#### [Work request]
Repeat, line for line, the entries printed below.

BEGIN

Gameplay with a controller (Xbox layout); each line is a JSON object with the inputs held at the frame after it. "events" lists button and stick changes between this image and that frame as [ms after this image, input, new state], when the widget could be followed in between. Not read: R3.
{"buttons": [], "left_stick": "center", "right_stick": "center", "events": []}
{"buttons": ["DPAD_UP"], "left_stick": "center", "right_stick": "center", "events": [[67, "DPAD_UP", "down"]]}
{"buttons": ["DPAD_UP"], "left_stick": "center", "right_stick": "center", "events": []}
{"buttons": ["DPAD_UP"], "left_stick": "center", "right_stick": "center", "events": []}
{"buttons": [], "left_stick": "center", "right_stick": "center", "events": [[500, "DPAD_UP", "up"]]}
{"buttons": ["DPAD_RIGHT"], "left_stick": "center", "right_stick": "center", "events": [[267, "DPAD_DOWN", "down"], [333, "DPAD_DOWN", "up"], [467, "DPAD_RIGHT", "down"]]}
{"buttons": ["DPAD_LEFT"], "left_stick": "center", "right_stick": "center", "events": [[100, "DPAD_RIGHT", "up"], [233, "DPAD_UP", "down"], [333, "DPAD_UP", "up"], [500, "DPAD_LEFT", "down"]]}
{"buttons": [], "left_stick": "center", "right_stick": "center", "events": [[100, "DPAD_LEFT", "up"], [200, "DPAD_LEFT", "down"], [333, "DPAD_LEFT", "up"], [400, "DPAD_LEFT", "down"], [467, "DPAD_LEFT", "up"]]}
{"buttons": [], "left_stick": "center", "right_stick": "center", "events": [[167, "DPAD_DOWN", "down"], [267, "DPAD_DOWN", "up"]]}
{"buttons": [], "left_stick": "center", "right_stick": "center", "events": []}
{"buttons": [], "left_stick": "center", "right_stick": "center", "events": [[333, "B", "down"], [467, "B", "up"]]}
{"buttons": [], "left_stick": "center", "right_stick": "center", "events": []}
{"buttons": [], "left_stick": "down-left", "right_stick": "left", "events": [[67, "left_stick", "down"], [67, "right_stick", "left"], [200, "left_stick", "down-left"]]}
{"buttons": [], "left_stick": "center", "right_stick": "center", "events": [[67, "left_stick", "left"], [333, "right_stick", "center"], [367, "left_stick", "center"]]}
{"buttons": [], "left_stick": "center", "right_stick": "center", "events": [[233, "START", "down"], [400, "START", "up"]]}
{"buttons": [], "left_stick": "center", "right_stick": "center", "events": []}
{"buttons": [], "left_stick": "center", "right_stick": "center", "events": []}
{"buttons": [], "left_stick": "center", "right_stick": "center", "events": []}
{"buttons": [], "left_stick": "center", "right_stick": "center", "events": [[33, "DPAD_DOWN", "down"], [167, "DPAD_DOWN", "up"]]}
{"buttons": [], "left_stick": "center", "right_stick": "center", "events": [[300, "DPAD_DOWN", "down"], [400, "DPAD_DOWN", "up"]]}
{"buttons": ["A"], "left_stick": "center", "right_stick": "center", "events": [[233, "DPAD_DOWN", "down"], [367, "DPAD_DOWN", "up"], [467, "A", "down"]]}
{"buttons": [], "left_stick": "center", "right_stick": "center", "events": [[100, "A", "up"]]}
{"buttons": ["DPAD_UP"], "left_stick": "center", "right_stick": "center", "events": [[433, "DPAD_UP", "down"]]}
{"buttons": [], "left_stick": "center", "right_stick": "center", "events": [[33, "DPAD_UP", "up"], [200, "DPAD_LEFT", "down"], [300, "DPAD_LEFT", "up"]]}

END

#### [Solution for this problem]
Gameplay with a controller (Xbox layout); each line is a JSON object with the inputs held at the frame after it. "events" lists button and stick changes between this image and that frame as [ms after this image, input, new state], when the widget could be followed in between. Not read: R3.
{"buttons": [], "left_stick": "center", "right_stick": "center", "events": []}
{"buttons": ["DPAD_UP"], "left_stick": "center", "right_stick": "center", "events": [[67, "DPAD_UP", "down"]]}
{"buttons": ["DPAD_UP"], "left_stick": "center", "right_stick": "center", "events": []}
{"buttons": ["DPAD_UP"], "left_stick": "center", "right_stick": "center", "events": []}
{"buttons": [], "left_stick": "center", "right_stick": "center", "events": [[500, "DPAD_UP", "up"]]}
{"buttons": ["DPAD_RIGHT"], "left_stick": "center", "right_stick": "center", "events": [[267, "DPAD_DOWN", "down"], [333, "DPAD_DOWN", "up"], [467, "DPAD_RIGHT", "down"]]}
{"buttons": ["DPAD_LEFT"], "left_stick": "center", "right_stick": "center", "events": [[100, "DPAD_RIGHT", "up"], [233, "DPAD_UP", "down"], [333, "DPAD_UP", "up"], [500, "DPAD_LEFT", "down"]]}
{"buttons": [], "left_stick": "center", "right_stick": "center", "events": [[100, "DPAD_LEFT", "up"], [200, "DPAD_LEFT", "down"], [333, "DPAD_LEFT", "up"], [400, "DPAD_LEFT", "down"], [467, "DPAD_LEFT", "up"]]}
{"buttons": [], "left_stick": "center", "right_stick": "center", "events": [[167, "DPAD_DOWN", "down"], [267, "DPAD_DOWN", "up"]]}
{"buttons": [], "left_stick": "center", "right_stick": "center", "events": []}
{"buttons": [], "left_stick": "center", "right_stick": "center", "events": [[333, "B", "down"], [467, "B", "up"]]}
{"buttons": [], "left_stick": "center", "right_stick": "center", "events": []}
{"buttons": [], "left_stick": "down-left", "right_stick": "left", "events": [[67, "left_stick", "down"], [67, "right_stick", "left"], [200, "left_stick", "down-left"]]}
{"buttons": [], "left_stick": "center", "right_stick": "center", "events": [[67, "left_stick", "left"], [333, "right_stick", "center"], [367, "left_stick", "center"]]}
{"buttons": [], "left_stick": "center", "right_stick": "center", "events": [[233, "START", "down"], [400, "START", "up"]]}
{"buttons": [], "left_stick": "center", "right_stick": "center", "events": []}
{"buttons": [], "left_stick": "center", "right_stick": "center", "events": []}
{"buttons": [], "left_stick": "center", "right_stick": "center", "events": []}
{"buttons": [], "left_stick": "center", "right_stick": "center", "events": [[33, "DPAD_DOWN", "down"], [167, "DPAD_DOWN", "up"]]}
{"buttons": [], "left_stick": "center", "right_stick": "center", "events": [[300, "DPAD_DOWN", "down"], [400, "DPAD_DOWN", "up"]]}
{"buttons": ["A"], "left_stick": "center", "right_stick": "center", "events": [[233, "DPAD_DOWN", "down"], [367, "DPAD_DOWN", "up"], [467, "A", "down"]]}
{"buttons": [], "left_stick": "center", "right_stick": "center", "events": [[100, "A", "up"]]}
{"buttons": ["DPAD_UP"], "left_stick": "center", "right_stick": "center", "events": [[433, "DPAD_UP", "down"]]}
{"buttons": [], "left_stick": "center", "right_stick": "center", "events": [[33, "DPAD_UP", "up"], [200, "DPAD_LEFT", "down"], [300, "DPAD_LEFT", "up"]]}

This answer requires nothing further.